Content starts

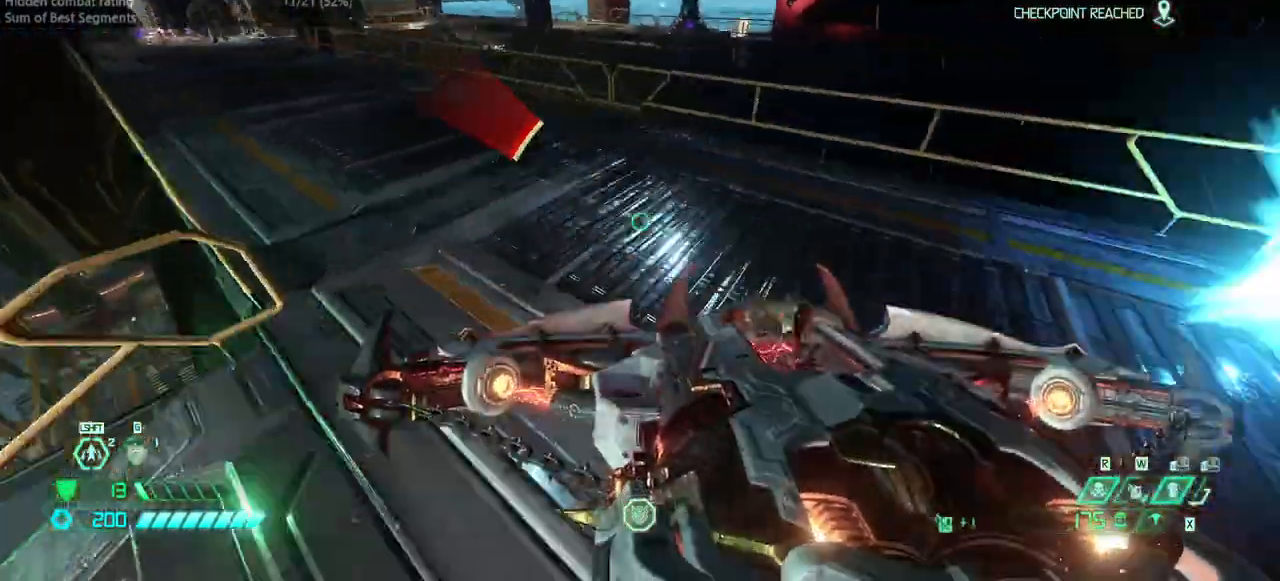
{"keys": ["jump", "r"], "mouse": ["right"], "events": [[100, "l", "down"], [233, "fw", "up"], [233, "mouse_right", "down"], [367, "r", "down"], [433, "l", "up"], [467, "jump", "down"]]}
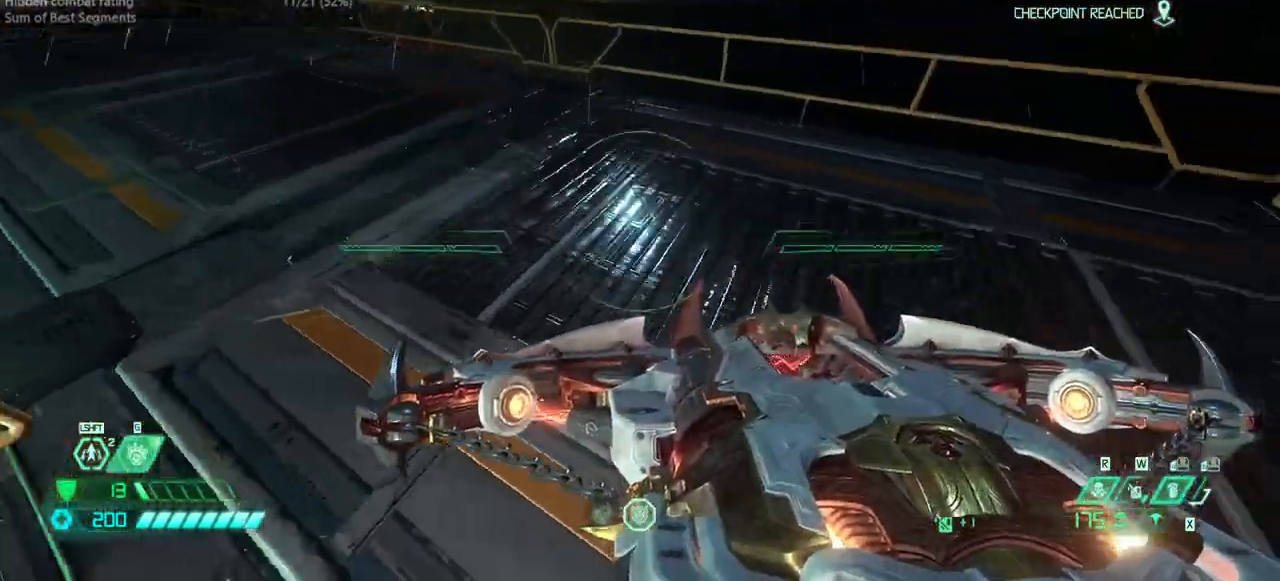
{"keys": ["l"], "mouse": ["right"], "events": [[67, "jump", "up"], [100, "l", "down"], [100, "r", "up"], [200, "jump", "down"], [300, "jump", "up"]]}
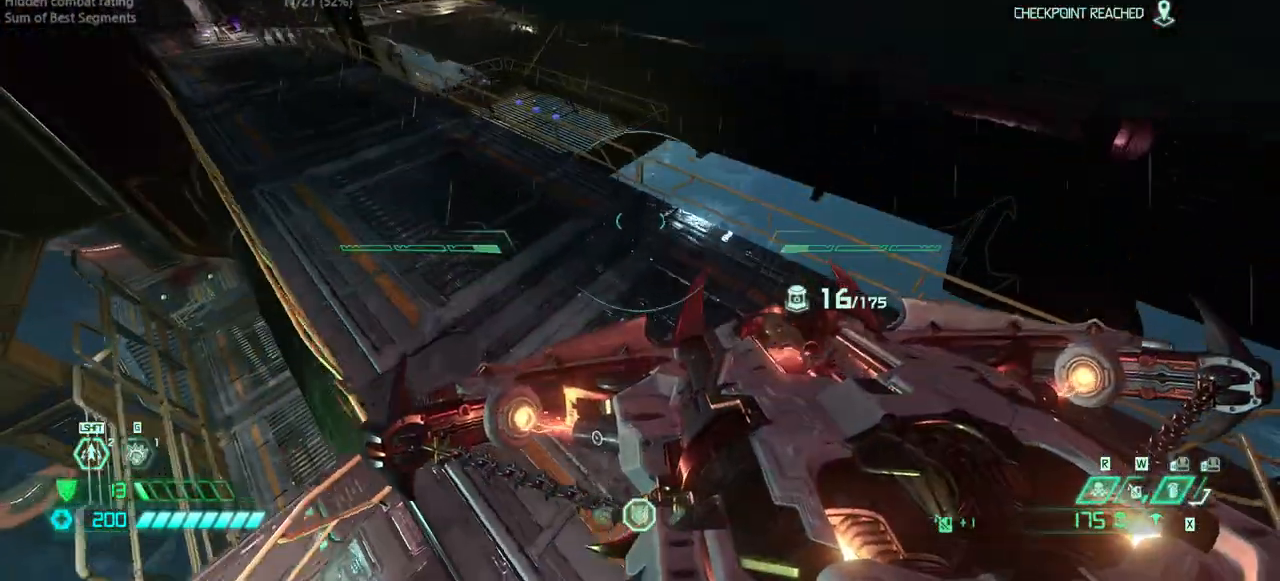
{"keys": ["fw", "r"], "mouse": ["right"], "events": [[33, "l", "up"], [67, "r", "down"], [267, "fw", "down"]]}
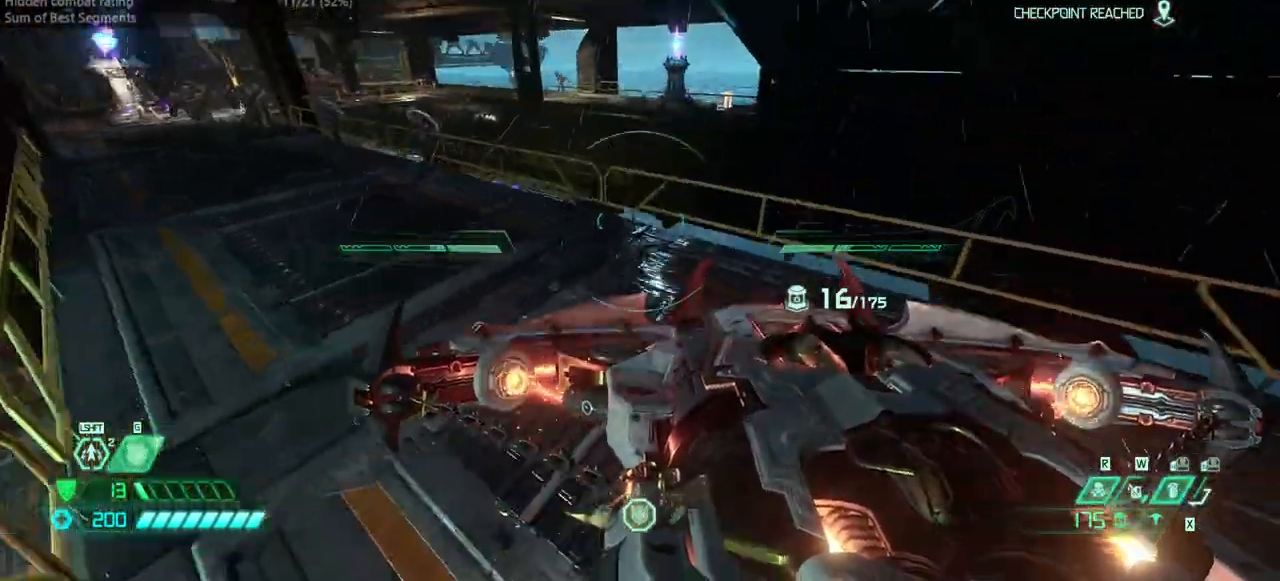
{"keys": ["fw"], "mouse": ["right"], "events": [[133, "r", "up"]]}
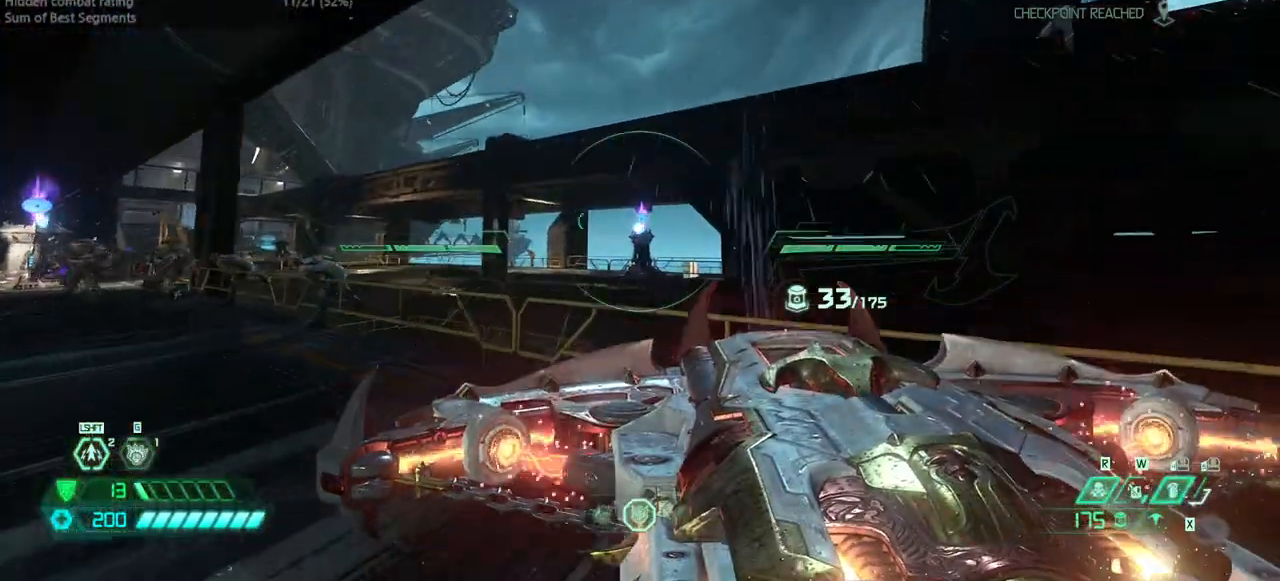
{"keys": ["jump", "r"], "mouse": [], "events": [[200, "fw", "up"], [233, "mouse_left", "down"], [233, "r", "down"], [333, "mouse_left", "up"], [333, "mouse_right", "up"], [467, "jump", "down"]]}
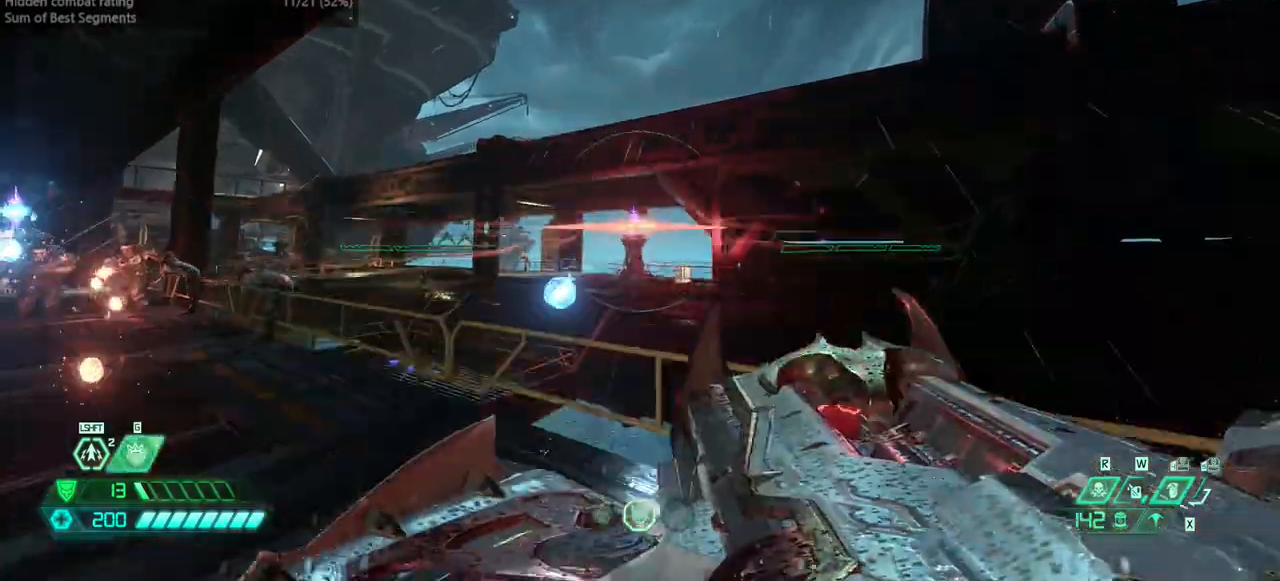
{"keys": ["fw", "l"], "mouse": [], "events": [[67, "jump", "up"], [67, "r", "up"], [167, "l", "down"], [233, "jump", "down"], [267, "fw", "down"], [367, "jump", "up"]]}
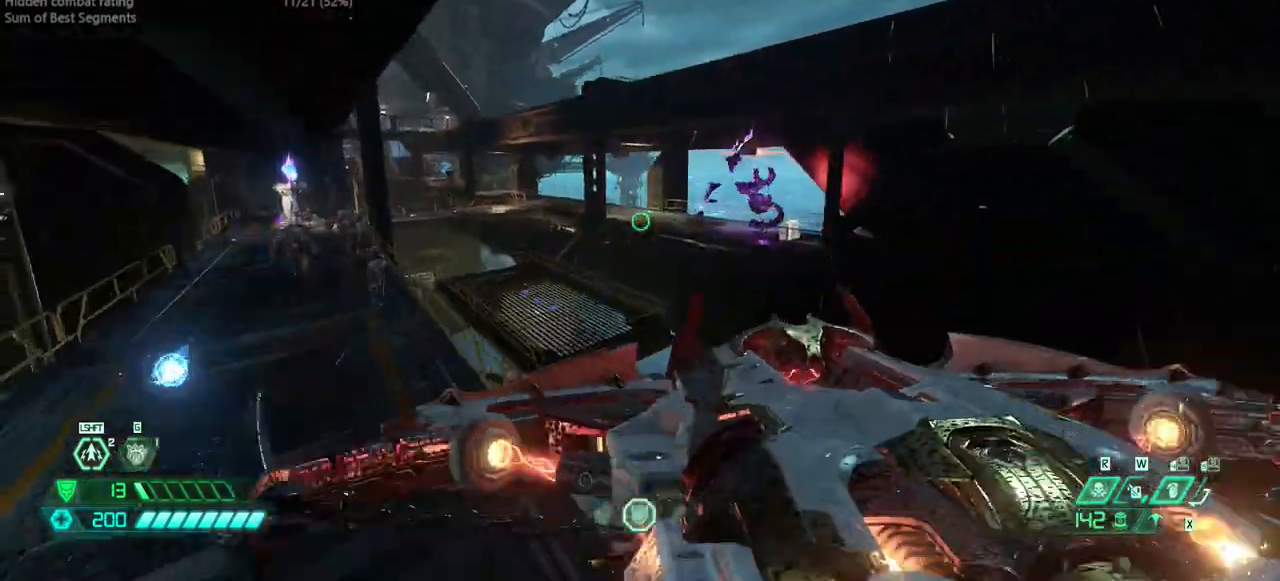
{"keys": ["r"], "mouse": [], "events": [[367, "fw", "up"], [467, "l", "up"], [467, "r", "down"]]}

Content ends

YOUR TASK » Every entry above should be given again exactly, with no images included.

SOLUTION TO THIS PROBLEM »
{"keys": ["jump", "r"], "mouse": ["right"], "events": [[100, "l", "down"], [233, "fw", "up"], [233, "mouse_right", "down"], [367, "r", "down"], [433, "l", "up"], [467, "jump", "down"]]}
{"keys": ["l"], "mouse": ["right"], "events": [[67, "jump", "up"], [100, "l", "down"], [100, "r", "up"], [200, "jump", "down"], [300, "jump", "up"]]}
{"keys": ["fw", "r"], "mouse": ["right"], "events": [[33, "l", "up"], [67, "r", "down"], [267, "fw", "down"]]}
{"keys": ["fw"], "mouse": ["right"], "events": [[133, "r", "up"]]}
{"keys": ["jump", "r"], "mouse": [], "events": [[200, "fw", "up"], [233, "mouse_left", "down"], [233, "r", "down"], [333, "mouse_left", "up"], [333, "mouse_right", "up"], [467, "jump", "down"]]}
{"keys": ["fw", "l"], "mouse": [], "events": [[67, "jump", "up"], [67, "r", "up"], [167, "l", "down"], [233, "jump", "down"], [267, "fw", "down"], [367, "jump", "up"]]}
{"keys": ["r"], "mouse": [], "events": [[367, "fw", "up"], [467, "l", "up"], [467, "r", "down"]]}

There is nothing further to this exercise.